Capitation has decreased from Sh22,000 to Sh15,000 per student. To make it worse, disbursement of the money is often delayed and erratic. According to Bitok, Parliament carries the blame.
However, this view was disputed by Lugari MP Nabii Nabwera, who blamed the ministry's woes on failure to lobby for additional funds. And therein lies the rub. Lobbying is the preserve of interest groups, corporations, and individuals seeking favours from the government. It is the tool of the pharmaceutical company angling for a lucrative tender, the NGO pushing a niche agenda, or the businessman seeking regulatory relief.
Lobbying should never be the means through which a government ministry funds the education of children. To suggest otherwise is to fundamentally misunderstand how public finance is supposed to work, and to normalise dysfunction that has cost Kenyan schoolchildren dearly.

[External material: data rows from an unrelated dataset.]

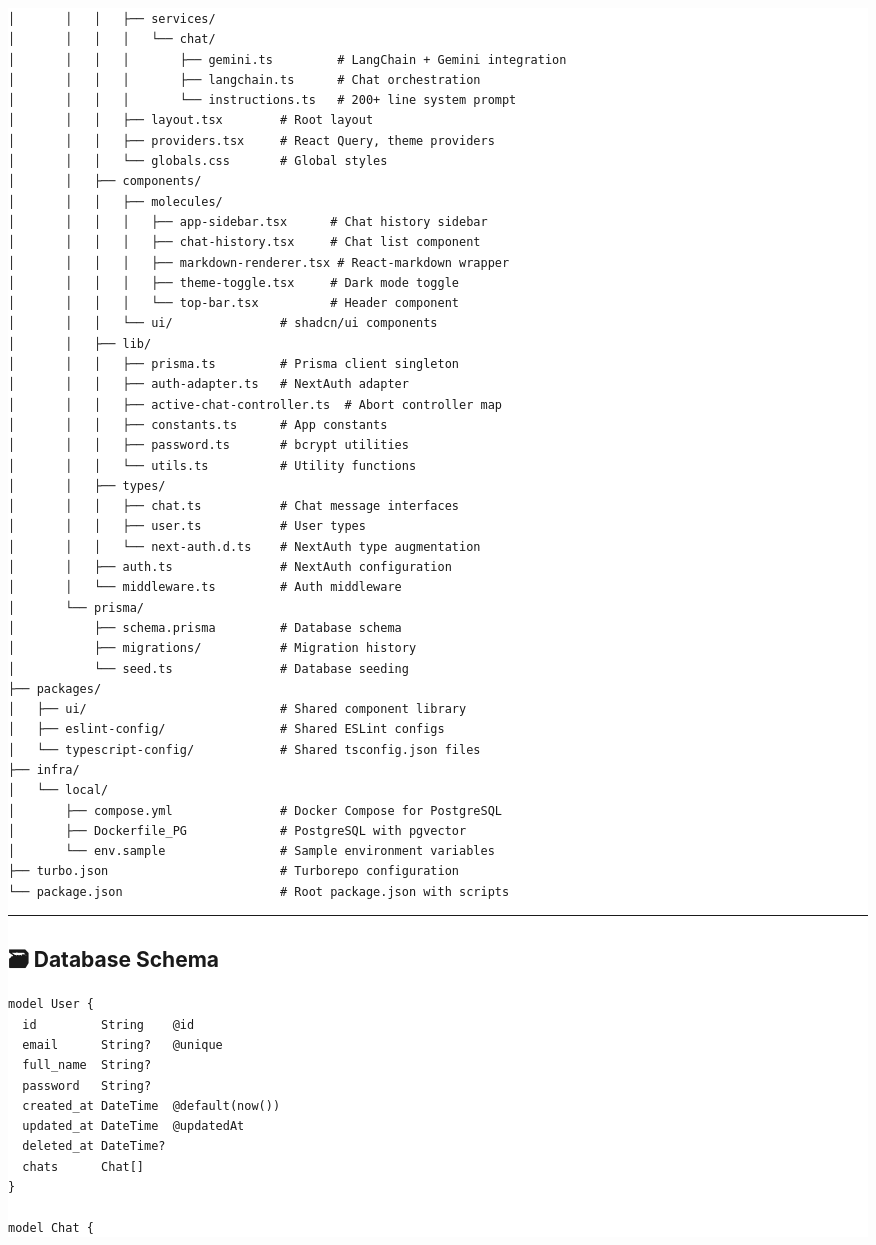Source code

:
 ```
│       │   │   ├── services/
│       │   │   │   └── chat/
│       │   │   │       ├── gemini.ts         # LangChain + Gemini integration
│       │   │   │       ├── langchain.ts      # Chat orchestration
│       │   │   │       └── instructions.ts   # 200+ line system prompt
│       │   │   ├── layout.tsx        # Root layout
│       │   │   ├── providers.tsx     # React Query, theme providers
│       │   │   └── globals.css       # Global styles
│       │   ├── components/
│       │   │   ├── molecules/
│       │   │   │   ├── app-sidebar.tsx      # Chat history sidebar
│       │   │   │   ├── chat-history.tsx     # Chat list component
│       │   │   │   ├── markdown-renderer.tsx # React-markdown wrapper
│       │   │   │   ├── theme-toggle.tsx     # Dark mode toggle
│       │   │   │   └── top-bar.tsx          # Header component
│       │   │   └── ui/               # shadcn/ui components
│       │   ├── lib/
│       │   │   ├── prisma.ts         # Prisma client singleton
│       │   │   ├── auth-adapter.ts   # NextAuth adapter
│       │   │   ├── active-chat-controller.ts  # Abort controller map
│       │   │   ├── constants.ts      # App constants
│       │   │   ├── password.ts       # bcrypt utilities
│       │   │   └── utils.ts          # Utility functions
│       │   ├── types/
│       │   │   ├── chat.ts           # Chat message interfaces
│       │   │   ├── user.ts           # User types
│       │   │   └── next-auth.d.ts    # NextAuth type augmentation
│       │   ├── auth.ts               # NextAuth configuration
│       │   └── middleware.ts         # Auth middleware
│       └── prisma/
│           ├── schema.prisma         # Database schema
│           ├── migrations/           # Migration history
│           └── seed.ts               # Database seeding
├── packages/
│   ├── ui/                           # Shared component library
│   ├── eslint-config/                # Shared ESLint configs
│   └── typescript-config/            # Shared tsconfig.json files
├── infra/
│   └── local/
│       ├── compose.yml               # Docker Compose for PostgreSQL
│       ├── Dockerfile_PG             # PostgreSQL with pgvector
│       └── env.sample                # Sample environment variables
├── turbo.json                        # Turborepo configuration
└── package.json                      # Root package.json with scripts
```

---

## 🗃️ Database Schema

```prisma
model User {
  id         String    @id
  email      String?   @unique
  full_name  String?
  password   String?
  created_at DateTime  @default(now())
  updated_at DateTime  @updatedAt
  deleted_at DateTime?
  chats      Chat[]
}

model Chat {
```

Capitation, meant to underwrite free education, has haemorrhaged nearly a third of its value, from Sh22,000 to Sh15,000 per student. A Special Audit covering 2020 to 2024 reveals cumulative underfunding of Sh76.9 billion, which reflects years of deliberate budgetary neglect. Meanwhile, Parliament has been able to easily find billions for the hospitality budgets of the President's and Deputy President's offices.
This is where Nabwera's argument collapses under its own weight. He pointed to the military and the Ministry of Agriculture as examples of successful lobbying. What does that say about our national priorities when the instruments of war and the politics of food subsidies outmanoeuvre the education of children in budget negotiations? It says that we have constructed a Parliament that responds to pressure, not principle or needs.
Bitok is justified in pushing back. Parliament controls the purse and approves allocations. If extra billions flow to State House hospitality while classrooms go underfunded, that is a political choice that Parliament must own.
The National Education Management Information System exists for a purpose, which is to give the government a precise, real-time count of enrolled learners. NEMIS exists so that the state doesn't plead ignorance about how many children need funding. The data is there, but political goodwill is missing.
To their credit, some MPs acknowledged that it was wrong and a great disservice to Kenyan children to continue spending huge sums of money everywhere else but on education and promised to put pressure on the National Treasury. That is the way to go. As Teso South MP Mary Emase put it, the government must stop living a lie.
It is unfortunate that the country preaches free education while forcing parents to quietly fill the gaps left by the Treasury's neglect. The government must restore the capitation to Sh22,000, fund it fully, and disburse it on time. Anything less is tantamount to a broken promise to the children.